Nulle cause ne semblait justifier cette transformation extérieure profonde et ce bouleversement d'habitudes. Et pourtant, il avait dû se passer quelque chose, quelque chose de nouveau, d'inconnu, de mystérieux et de terrible !

Le soir tombait sanglant sur la campagne blanche. Et puis ce fut la nuit étoilée dans laquelle la pleine lune peu à peu monta. Une grande torpeur glacée pesait sur le canton; dans les profondeurs de l'horizon, la bise, en courant sur les paillettes de neige, soulevait comme des sillons d'une écume diaphane. Rien ne bougeait par la campagne et le long des maisons, les chiens de garde, qui d'habitude aboyaient rageusement à la lune, grattaient aux portes avec frénésie et cherchaient coûte que coûte à se réfugier le plus près possible de leurs maîtres.

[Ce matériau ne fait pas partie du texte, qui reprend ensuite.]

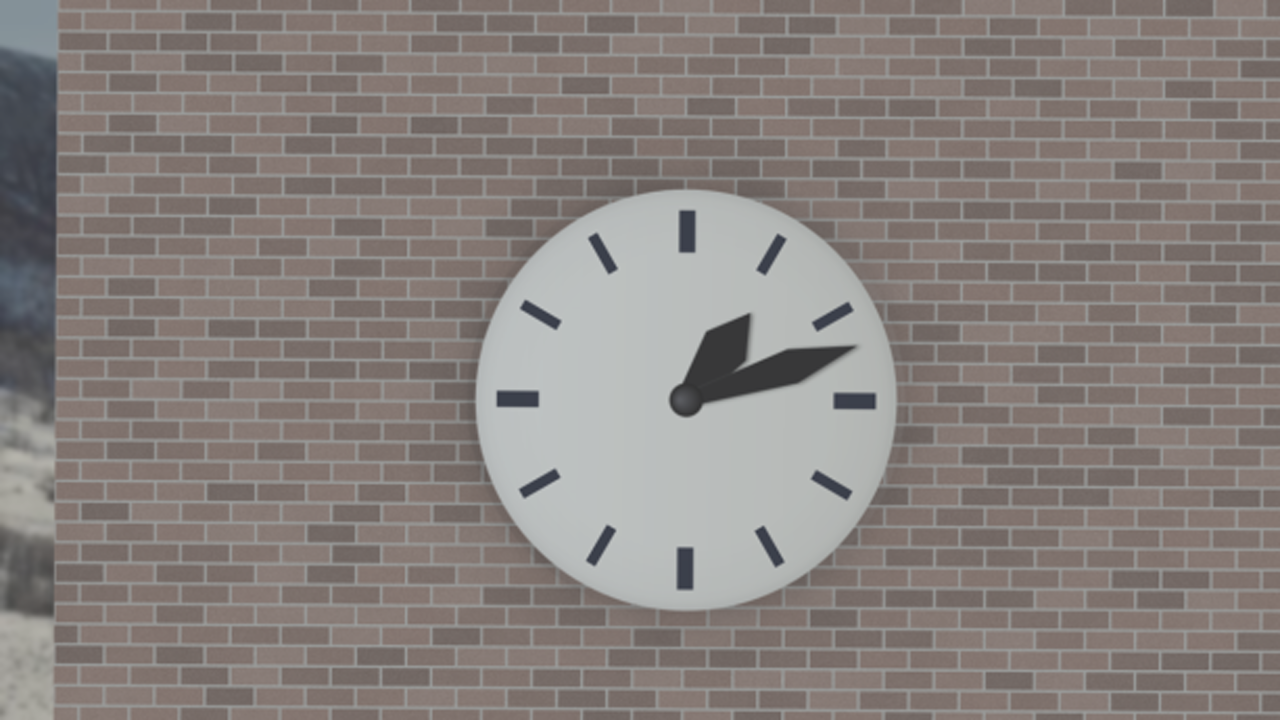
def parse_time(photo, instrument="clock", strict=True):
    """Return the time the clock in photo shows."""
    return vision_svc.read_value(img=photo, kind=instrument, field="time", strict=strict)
1:12
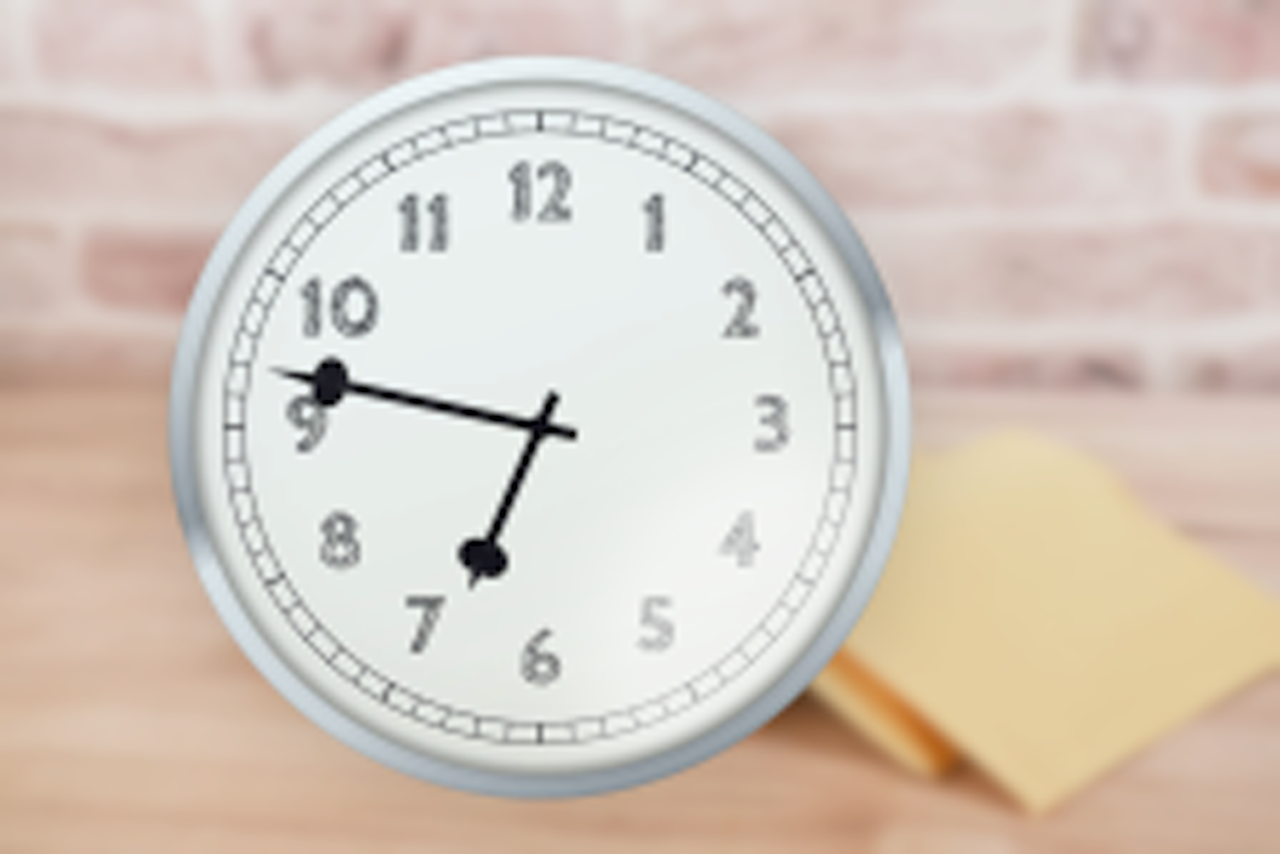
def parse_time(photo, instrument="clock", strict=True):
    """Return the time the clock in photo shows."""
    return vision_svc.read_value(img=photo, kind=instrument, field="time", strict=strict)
6:47
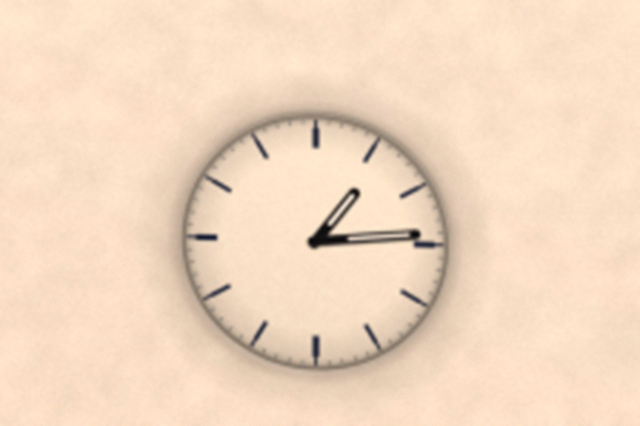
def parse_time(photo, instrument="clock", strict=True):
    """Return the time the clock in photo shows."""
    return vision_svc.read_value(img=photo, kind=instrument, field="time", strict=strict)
1:14
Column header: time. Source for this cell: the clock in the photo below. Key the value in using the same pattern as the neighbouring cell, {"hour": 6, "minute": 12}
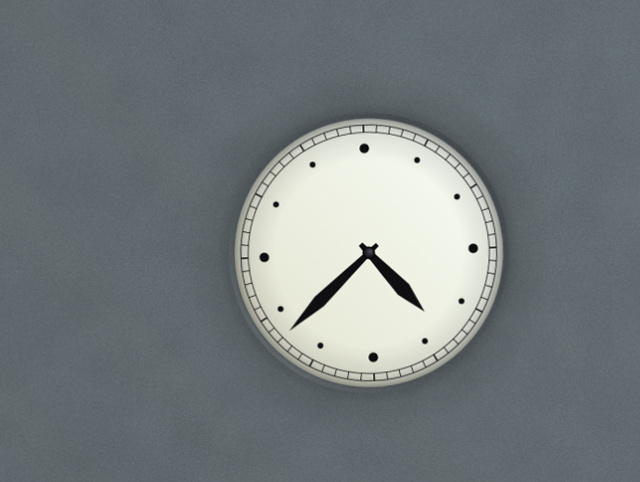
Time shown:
{"hour": 4, "minute": 38}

Alors au coeur de la nuit, au fond de la plaine triste et déserte, longuement retentit le hurlement lugubre et désolé d'un loup... ; et un autre lui répondit au loin... et puis un autre encore et ce fut bientôt, sur toute la campagne, le grand concert tragique des vieilles nuits d'antan.

Dans ses antiques domaines d'où l'avait expulsé l'homme, le maître était revenu et son retour proclamait sur ceux des bois, des champs et des maisons le régime implacable et illimité de la terreur."